(Task inputs begins)

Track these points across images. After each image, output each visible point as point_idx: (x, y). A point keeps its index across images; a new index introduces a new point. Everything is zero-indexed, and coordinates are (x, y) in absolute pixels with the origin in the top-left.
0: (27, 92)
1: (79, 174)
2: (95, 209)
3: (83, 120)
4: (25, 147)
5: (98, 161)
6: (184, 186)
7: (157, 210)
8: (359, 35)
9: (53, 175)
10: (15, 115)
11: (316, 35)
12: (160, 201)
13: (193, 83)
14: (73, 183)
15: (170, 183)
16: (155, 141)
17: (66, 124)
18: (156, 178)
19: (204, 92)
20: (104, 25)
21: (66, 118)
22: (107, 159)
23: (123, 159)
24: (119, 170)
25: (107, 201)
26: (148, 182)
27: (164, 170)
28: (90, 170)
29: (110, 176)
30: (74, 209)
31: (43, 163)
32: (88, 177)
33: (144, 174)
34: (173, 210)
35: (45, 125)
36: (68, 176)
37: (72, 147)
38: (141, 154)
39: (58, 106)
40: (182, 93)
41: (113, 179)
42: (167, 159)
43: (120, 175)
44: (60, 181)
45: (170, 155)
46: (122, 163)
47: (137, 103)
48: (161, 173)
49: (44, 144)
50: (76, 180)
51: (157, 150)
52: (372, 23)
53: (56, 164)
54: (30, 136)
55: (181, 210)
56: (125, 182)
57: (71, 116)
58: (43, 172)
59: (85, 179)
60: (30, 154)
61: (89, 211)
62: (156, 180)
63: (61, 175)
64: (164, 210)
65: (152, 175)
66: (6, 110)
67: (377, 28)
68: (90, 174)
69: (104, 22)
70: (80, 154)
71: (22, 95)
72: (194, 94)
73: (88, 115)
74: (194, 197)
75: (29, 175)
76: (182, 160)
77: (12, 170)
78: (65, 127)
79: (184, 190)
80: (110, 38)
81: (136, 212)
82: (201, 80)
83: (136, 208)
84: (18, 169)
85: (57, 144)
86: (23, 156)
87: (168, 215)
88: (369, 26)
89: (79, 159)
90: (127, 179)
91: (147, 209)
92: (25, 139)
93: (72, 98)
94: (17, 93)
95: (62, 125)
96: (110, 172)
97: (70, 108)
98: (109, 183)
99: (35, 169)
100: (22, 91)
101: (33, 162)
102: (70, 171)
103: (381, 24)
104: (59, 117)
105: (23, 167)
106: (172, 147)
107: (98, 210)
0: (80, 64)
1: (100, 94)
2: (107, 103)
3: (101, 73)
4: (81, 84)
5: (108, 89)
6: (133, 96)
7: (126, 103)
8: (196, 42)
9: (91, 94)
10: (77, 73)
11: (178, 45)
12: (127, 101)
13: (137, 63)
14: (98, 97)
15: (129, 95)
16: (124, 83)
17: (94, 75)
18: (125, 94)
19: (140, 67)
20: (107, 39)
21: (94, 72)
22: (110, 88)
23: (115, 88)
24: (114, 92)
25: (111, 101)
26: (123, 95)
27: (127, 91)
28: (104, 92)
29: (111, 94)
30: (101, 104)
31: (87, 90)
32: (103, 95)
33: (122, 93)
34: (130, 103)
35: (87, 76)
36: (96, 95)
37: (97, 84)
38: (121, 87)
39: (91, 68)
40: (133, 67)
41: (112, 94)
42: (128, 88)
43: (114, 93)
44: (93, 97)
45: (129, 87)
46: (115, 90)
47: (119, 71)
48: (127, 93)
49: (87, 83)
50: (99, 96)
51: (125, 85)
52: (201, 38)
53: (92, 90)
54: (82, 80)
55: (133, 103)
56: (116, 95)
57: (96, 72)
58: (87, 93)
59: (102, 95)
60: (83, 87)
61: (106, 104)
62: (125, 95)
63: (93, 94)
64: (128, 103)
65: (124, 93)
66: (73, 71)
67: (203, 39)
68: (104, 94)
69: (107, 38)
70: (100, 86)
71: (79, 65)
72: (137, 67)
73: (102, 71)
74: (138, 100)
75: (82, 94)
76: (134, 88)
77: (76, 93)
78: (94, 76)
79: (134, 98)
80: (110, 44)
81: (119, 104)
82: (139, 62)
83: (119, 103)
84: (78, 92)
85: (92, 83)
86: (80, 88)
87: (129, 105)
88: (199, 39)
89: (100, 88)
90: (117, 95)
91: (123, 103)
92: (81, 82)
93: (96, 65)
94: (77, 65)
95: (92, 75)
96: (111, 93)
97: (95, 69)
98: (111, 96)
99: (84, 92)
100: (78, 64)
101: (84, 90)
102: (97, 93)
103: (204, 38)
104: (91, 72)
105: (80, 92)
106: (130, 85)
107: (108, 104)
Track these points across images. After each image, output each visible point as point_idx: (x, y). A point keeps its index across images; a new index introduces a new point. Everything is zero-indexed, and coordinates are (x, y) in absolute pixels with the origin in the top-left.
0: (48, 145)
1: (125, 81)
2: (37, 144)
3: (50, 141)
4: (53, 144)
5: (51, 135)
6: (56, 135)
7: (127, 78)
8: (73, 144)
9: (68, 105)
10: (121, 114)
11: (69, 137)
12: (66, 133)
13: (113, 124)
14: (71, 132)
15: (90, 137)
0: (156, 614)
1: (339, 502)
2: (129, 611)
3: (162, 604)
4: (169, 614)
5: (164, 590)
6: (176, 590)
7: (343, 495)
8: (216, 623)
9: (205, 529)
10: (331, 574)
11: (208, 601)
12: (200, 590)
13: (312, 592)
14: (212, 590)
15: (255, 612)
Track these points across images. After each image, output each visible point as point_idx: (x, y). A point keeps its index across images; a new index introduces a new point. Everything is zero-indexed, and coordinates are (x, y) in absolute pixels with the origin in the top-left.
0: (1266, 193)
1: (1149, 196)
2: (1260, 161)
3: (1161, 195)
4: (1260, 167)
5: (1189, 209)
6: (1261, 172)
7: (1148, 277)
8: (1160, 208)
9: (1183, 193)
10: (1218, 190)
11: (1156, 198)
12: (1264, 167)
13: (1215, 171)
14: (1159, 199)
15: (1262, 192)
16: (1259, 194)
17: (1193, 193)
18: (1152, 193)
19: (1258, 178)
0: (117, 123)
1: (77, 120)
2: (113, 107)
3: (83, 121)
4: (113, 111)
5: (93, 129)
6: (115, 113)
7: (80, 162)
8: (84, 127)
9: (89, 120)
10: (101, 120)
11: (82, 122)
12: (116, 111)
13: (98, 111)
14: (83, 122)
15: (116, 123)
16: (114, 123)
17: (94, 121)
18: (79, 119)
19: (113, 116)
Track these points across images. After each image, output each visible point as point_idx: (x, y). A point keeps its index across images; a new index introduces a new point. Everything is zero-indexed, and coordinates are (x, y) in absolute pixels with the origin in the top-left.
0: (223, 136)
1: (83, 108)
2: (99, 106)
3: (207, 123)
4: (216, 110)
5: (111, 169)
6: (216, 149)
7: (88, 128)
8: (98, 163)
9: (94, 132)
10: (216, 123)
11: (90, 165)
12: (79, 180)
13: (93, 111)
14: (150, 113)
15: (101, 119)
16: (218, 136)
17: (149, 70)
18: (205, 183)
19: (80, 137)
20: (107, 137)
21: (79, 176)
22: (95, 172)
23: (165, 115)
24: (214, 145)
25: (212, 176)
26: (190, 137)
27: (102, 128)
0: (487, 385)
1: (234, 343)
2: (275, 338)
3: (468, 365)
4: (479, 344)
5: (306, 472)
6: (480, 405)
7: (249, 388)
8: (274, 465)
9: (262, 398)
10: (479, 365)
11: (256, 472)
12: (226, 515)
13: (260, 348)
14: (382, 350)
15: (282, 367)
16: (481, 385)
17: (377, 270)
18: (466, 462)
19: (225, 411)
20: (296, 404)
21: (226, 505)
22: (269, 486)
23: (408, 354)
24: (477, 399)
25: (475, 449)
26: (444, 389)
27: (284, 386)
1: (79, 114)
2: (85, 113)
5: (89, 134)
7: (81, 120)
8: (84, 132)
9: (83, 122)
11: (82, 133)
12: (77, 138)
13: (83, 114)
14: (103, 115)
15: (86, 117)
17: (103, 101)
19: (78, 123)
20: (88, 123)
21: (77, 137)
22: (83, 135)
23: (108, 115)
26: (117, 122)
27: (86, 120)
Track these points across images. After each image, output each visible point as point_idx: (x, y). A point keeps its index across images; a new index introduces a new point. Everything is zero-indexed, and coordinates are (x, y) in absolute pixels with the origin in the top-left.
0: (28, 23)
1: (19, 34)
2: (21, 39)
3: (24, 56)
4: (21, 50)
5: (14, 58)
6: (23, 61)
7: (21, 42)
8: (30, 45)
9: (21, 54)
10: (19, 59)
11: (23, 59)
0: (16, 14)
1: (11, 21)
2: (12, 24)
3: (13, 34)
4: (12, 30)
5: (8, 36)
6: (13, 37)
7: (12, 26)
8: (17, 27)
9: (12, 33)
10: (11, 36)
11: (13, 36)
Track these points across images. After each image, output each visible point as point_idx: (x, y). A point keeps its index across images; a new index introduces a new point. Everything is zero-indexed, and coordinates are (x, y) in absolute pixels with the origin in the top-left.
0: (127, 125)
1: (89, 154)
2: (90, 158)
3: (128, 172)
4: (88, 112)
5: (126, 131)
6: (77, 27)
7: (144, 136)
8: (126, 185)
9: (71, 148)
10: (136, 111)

(Task inputs ends)

_Work to be completed_.
Extract the lines verbatim, starting at the beginning of the records and ending at the line containing "34: (173, 210)", with both ends included.

_Your response_.
Track these points across images. After each image, output each visible point as point_idx: (x, y). A point keeps its index across images; a new index introduces a new point. Everything is zero-indexed, and coordinates are (x, y) in absolute pixels with the origin in the top-left.
0: (27, 92)
1: (79, 174)
2: (95, 209)
3: (83, 120)
4: (25, 147)
5: (98, 161)
6: (184, 186)
7: (157, 210)
8: (359, 35)
9: (53, 175)
10: (15, 115)
11: (316, 35)
12: (160, 201)
13: (193, 83)
14: (73, 183)
15: (170, 183)
16: (155, 141)
17: (66, 124)
18: (156, 178)
19: (204, 92)
20: (104, 25)
21: (66, 118)
22: (107, 159)
23: (123, 159)
24: (119, 170)
25: (107, 201)
26: (148, 182)
27: (164, 170)
28: (90, 170)
29: (110, 176)
30: (74, 209)
31: (43, 163)
32: (88, 177)
33: (144, 174)
34: (173, 210)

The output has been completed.